Rousseau est lui, comme nous l’avons entre aperçu, pris entre deux thèses. Il nous montre comment les mœurs ont évolué avec le temps et les inventions humaines. il dénonce l’invention de la propriété, puis regrette le développement des arts, c’est-à-dire de la technique, qui rend les hommes moins vertueux. Son grand modèle reste Sparte et la rigueur. Il se désolé que le progrès des arts, loin de nous faire progresser, nous fait au contraire reculer moralement. Le luxe décourage la vertu et nous rend paresseux. Rousseau est plus proche de la réalité. L’évolution de la technique a plus d’impact que le climat. Rousseau tombe alors dans sa propre contradiction. Il critique l’évolution au nom de la nature. Mais il montre comme aucun autre avant lui que l’homme n’est pas uniquement un être naturel. Il n’est pas comme le pigeon déterminé à ne manger qu’un seul type de nourriture. L’homme n’est pas un animal déterminé par l’instinct. Il est « perfectible », ou si l’on préfère effacer le positivisme moral, disons que l’homme est plastique, capable de changement et de modification. Nous ne serons plus jamais les hommes des cavernes. N’en déplaise à Rousseau, nous ne redeviendrons jamais non plus des spartiates. Il met tout son espoir dans les institutions politiques qu’il veut calquer sur son grand modèle.
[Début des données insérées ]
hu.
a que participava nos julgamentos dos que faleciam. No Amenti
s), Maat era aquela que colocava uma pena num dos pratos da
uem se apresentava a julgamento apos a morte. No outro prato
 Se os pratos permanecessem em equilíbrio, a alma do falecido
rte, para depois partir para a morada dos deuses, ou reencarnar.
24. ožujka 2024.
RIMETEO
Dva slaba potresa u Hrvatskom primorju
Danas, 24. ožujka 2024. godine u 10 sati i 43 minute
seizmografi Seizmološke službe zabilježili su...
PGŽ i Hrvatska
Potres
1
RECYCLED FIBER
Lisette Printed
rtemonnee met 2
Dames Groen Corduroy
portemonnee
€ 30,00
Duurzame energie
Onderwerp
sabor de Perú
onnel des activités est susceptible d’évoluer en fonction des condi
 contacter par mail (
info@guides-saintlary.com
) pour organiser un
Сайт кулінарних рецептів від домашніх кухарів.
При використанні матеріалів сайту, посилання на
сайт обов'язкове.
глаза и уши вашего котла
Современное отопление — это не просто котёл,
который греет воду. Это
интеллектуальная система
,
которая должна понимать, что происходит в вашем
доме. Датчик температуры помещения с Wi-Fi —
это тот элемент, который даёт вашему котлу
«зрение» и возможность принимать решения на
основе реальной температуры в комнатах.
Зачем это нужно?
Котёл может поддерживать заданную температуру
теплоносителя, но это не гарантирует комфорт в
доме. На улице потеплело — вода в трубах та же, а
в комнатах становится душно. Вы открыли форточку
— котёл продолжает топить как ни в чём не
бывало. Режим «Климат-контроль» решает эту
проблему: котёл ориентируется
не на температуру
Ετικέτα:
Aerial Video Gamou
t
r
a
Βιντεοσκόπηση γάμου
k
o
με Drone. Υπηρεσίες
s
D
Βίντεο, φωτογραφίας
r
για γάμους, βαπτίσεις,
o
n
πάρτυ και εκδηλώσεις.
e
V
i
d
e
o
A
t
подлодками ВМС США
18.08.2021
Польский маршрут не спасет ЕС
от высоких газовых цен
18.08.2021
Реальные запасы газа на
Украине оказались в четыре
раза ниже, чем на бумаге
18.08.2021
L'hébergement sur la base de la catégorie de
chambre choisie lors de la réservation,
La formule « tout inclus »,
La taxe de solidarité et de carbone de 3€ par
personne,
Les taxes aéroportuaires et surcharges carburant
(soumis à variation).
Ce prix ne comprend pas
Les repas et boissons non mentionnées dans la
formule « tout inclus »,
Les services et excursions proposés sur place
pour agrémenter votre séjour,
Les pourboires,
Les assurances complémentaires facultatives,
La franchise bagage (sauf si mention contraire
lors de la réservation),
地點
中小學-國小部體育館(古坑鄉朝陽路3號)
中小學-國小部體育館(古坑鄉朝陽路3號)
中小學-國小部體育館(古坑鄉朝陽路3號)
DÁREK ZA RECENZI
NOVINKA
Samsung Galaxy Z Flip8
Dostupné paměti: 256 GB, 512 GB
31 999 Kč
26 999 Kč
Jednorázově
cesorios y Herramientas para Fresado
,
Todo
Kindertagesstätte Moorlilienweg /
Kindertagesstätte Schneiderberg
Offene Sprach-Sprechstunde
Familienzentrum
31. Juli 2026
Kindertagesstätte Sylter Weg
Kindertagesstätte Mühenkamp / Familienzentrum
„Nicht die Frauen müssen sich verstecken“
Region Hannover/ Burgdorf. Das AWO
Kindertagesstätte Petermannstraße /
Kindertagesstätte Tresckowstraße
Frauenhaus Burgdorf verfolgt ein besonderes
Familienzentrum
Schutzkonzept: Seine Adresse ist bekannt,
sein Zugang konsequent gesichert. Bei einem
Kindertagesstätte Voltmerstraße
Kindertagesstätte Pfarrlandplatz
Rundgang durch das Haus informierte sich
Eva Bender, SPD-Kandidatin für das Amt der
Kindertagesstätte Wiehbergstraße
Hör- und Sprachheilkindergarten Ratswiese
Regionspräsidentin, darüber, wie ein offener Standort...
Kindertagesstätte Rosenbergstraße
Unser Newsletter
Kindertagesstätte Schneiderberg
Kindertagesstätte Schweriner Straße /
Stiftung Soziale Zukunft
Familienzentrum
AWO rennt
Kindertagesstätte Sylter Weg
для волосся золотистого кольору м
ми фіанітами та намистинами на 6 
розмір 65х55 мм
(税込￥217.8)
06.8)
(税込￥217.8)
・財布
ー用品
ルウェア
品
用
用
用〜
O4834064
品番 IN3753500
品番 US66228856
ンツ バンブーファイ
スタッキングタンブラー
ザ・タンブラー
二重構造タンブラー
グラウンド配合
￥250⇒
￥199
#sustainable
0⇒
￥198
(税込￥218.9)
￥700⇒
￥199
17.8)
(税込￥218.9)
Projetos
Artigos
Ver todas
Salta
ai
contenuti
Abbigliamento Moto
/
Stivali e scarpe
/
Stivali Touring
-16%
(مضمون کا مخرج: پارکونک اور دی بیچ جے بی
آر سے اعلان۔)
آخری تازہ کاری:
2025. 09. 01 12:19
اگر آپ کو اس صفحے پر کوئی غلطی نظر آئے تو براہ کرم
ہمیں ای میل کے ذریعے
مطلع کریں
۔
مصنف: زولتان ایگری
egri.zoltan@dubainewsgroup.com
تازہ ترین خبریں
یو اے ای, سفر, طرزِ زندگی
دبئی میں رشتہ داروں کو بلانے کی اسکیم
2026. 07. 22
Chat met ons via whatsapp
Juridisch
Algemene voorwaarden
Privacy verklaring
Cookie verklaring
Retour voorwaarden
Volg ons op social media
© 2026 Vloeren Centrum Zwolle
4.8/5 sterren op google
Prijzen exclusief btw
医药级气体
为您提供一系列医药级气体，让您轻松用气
Mais il y a fort à parier que l’évolution technique rende cela totalement improbable, y compris pour les meilleures institutions politiques possibles. La puissance des Etats-Unis vient beaucoup plus des conditions violentes de leur création, puis de la guerre civile. En face d’eux, on ne trouve plus de démocratie capable de mobiliser une grande armée. C’est plutôt du côté des régimes dictatoriaux et doctrinaires, Russie, Turquie, Chine, Iran, que l’on trouve la croissance de la puissance militaire.